Recently, he examined a patient’s mammogram to see a change, so she was called back for a biopsy. If it is positive, work to battle the cancer can begin much more quickly than if she had waited.
Although there can be some discomfort for some patients, the experience of having a mammogram is different for everyone and most recognize its value for a moment of discomfort, he said.
BACH Mammography Technologist Sara Arnold and two other techs donated their own money to create three large gift baskets. Every patient who has a mammogram in October will be entered for a chance to win a spa basket, picnic supply basket or cooking basket.

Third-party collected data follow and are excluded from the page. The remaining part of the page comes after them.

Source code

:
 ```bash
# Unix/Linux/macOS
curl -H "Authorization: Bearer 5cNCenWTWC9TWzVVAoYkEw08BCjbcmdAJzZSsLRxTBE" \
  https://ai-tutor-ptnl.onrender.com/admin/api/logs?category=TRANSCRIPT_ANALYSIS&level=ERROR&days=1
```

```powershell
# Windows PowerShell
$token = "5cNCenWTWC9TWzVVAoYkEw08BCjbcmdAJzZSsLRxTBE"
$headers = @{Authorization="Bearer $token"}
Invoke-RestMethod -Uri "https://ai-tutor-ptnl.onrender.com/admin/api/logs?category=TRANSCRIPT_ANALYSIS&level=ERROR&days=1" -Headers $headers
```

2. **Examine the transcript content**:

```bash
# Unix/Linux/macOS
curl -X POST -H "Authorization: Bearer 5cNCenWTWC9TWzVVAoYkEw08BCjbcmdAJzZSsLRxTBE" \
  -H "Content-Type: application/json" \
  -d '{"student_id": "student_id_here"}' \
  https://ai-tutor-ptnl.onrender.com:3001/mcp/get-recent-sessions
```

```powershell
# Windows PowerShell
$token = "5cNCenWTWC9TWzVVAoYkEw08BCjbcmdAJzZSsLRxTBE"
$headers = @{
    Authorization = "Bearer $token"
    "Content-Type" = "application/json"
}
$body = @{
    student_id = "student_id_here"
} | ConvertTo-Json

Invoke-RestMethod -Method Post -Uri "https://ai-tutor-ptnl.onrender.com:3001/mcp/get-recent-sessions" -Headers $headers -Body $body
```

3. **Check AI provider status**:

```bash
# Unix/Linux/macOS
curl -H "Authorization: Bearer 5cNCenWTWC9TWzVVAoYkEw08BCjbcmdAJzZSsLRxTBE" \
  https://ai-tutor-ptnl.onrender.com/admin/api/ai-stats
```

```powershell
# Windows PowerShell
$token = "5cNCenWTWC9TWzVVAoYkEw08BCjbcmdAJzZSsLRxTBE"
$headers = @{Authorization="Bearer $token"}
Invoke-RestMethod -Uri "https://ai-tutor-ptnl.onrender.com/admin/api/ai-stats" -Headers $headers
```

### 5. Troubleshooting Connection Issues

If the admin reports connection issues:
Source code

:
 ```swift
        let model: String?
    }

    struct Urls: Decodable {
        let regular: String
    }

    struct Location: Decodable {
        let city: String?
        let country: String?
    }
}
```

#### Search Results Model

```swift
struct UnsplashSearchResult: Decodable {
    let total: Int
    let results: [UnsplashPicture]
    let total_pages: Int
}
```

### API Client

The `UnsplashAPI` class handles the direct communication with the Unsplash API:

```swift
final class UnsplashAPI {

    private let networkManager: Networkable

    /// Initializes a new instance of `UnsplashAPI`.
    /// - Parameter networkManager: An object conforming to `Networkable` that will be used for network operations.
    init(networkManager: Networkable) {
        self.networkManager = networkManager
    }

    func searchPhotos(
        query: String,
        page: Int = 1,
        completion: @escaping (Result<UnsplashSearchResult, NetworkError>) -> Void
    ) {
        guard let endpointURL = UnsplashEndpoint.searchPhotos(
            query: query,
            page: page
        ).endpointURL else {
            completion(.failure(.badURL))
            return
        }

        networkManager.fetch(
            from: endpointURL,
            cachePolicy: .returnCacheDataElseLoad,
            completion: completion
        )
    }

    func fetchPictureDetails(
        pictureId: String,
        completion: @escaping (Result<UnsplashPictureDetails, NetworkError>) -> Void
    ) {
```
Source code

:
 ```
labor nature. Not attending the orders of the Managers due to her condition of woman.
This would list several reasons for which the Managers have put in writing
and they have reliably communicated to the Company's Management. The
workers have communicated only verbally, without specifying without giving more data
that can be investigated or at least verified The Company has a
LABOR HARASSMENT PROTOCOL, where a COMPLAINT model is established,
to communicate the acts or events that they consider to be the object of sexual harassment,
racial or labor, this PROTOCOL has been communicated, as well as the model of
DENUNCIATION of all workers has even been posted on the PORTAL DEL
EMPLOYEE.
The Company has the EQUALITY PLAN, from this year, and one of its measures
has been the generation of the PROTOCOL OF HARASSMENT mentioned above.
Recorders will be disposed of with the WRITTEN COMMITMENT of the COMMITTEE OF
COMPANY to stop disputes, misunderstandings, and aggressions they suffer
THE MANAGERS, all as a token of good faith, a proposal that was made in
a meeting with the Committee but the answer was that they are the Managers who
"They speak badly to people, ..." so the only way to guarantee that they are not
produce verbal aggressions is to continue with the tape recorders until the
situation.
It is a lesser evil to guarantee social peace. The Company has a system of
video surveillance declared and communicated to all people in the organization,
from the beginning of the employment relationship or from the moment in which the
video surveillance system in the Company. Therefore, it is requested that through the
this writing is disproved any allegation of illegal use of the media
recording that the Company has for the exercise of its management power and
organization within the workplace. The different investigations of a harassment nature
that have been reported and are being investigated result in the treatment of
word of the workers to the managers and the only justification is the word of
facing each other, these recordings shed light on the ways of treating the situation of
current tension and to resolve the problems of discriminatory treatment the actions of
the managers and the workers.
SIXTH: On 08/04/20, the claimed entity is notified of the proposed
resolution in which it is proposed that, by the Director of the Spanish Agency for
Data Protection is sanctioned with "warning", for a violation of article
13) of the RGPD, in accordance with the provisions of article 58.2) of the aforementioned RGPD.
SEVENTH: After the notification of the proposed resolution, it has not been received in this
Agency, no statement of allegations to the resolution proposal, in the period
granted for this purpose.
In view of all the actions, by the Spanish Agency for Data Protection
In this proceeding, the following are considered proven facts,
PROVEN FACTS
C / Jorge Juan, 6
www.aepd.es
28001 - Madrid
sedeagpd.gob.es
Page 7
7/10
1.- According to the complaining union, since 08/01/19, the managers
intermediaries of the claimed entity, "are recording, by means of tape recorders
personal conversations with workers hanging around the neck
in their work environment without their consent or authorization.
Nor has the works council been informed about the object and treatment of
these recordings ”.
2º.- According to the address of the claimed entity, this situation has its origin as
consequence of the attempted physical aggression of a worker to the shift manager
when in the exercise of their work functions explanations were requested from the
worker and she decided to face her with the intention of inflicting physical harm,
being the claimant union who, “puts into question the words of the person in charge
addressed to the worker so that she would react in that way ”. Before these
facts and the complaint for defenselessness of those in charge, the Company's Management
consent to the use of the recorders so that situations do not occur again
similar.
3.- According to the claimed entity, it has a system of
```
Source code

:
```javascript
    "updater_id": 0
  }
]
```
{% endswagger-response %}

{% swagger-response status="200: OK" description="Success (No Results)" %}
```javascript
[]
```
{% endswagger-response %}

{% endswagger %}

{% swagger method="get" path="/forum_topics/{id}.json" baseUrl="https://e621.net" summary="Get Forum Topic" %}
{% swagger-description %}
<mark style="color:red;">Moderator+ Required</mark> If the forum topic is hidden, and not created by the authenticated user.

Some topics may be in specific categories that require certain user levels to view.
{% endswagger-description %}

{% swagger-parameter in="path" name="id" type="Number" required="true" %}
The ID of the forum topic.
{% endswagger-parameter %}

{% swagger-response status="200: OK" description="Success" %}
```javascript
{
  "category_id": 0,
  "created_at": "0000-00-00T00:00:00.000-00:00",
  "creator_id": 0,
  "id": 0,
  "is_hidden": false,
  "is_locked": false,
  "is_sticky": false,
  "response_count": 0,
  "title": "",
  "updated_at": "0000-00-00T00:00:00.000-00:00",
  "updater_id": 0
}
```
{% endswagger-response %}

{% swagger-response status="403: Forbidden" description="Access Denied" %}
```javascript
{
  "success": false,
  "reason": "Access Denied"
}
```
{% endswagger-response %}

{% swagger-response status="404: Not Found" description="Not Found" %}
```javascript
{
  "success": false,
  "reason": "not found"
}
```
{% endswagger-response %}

It was just way of adding their own ammo to the fight.
“It’s just something to bring women in because let’s face it, no one likes to get their breasts smashed,” she said. “But it’s very important. A lot of women put themselves on the back burner, put themselves last.”
Quinn said monthly self-breast exams can help find problems even sooner than clinical breast exams done by a doctor, that do not include a mammogram.
“When patients are familiar with how their breasts normally feel or look and then feel something isn’t right, it carries more weight,” he said.
Things to notice may include new asymmetry, with one breast changing sizes, new dimpling or indentations, new nipple inversion or retraction and bloody nipple discharge, among other symptoms.
Be especially concerned about masses that are firm but not painful and feel like they are fixed in place.
BACH usually screens 12 to 20 patients a day and most tests will come back normal. Of those that require additional testing, most will turn out OK too. But for the small percent who are positive for breast cancer, early diagnosis can mean the difference between life, death and the number of years one can live.